Mais les enfants sont partis, la retraite est arrivée. Vide sur vide et face à face, dit Marianne. Il paraît que ça me pose peu de problèmes, je vaque aux occupations que j'ai programmées, j'accède à un bonheur raisonnable. Laure, elle, s'effondre. Elle retrouve son ombre, ses doubles, des voix oubliées qui parlent d'un ailleurs, d'un autrement. J'avais compris quelques bribes de ces fantaisies trente ans avant. Maintenant j'ai le cuir intraitable, je bétonne mes acquis. Laure n'attaquera pas la forteresse.
«Mais on ne meurt pas pour ça, je me récrie. Et elle te disait tout. Ce n'est pas rien.»
Marianne hésite, avertit qu'elle va faire mal. Je réponds que ça ne peut pas être pire. «Bon, dit-elle, il y avait quelqu'un d'autre, un ancien collègue de travail que sa femme avait quitté, ou le contraire. Laure et lui se sont revus pour un pot de réconfort, sans arrière-pensée, a juré mon amie. Ils débordaient tous deux de choses à dire et se sont épanchés. Ça leur a plu. Alors ils se sont retrouvés une fois par semaine. Ça durait depuis trois mois. Tu n'as pas remarqué qu'elle allait mieux ? Non, évidemment. Moi si. Malheureusement il y a eu un dérapage.
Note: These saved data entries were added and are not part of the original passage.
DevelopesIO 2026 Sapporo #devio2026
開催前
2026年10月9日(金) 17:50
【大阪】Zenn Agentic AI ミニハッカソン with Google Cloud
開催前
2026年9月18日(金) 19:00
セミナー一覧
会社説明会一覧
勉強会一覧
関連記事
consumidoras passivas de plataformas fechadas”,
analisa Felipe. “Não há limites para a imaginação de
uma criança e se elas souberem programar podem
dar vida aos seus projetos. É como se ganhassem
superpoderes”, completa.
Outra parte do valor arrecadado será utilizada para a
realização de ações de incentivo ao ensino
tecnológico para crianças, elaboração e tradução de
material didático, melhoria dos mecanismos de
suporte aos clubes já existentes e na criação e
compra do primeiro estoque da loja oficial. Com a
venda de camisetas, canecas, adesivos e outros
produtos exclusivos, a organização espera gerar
Un jour, en fait il y a deux semaines, il a fini par l'emmener chez lui. Elle a dit oui sans remords parce que toi, quand ça vous arrive, c'est à peine si tu la regardes. Elle a voulu retrouver le désir dans les yeux d'un homme. Ils ont fait ce que tu penses, ou essayé.
Deux jours plus tard, elle recevait une lettre où il s'excusait d'avoir gâché leur belle histoire dans un moment de faiblesse. Ça lui semblait difficilement réparable : mieux valait se quitter.
Entre rage et chagrin, elle m'a dit crûment qu'il avait sans doute eu besoin de l' essayer au lit avant de refaire sa vie avec elle. Au plan des affects et de l'intellect il y avait de quoi tenir un siècle, mais il voulait s'assurer du reste. Simple contrôle, et le verdict : il en cherchera une autre, plus conne si ça se trouve, mais plus jeune.»
«Voilà, finit Marianne. Tu ne l'as pas tuée. Ce n'est pas ta faute si tu n'avais pas de quoi la sauver. Et puis, si elle avait réussi le test, je crois qu'elle t'aurait quitté.»
J'ai pris congé. Dans la rue où il fait sombre, j'hésite : bistro, boîte, cinéma ? Non, la maison, même s'il n'y a plus de Laure. Je m'y habituerai peut-être, moi l'aveugle, le sourd et le muet. Elle était, pour le dire simplement, un peu compliquée pour moi.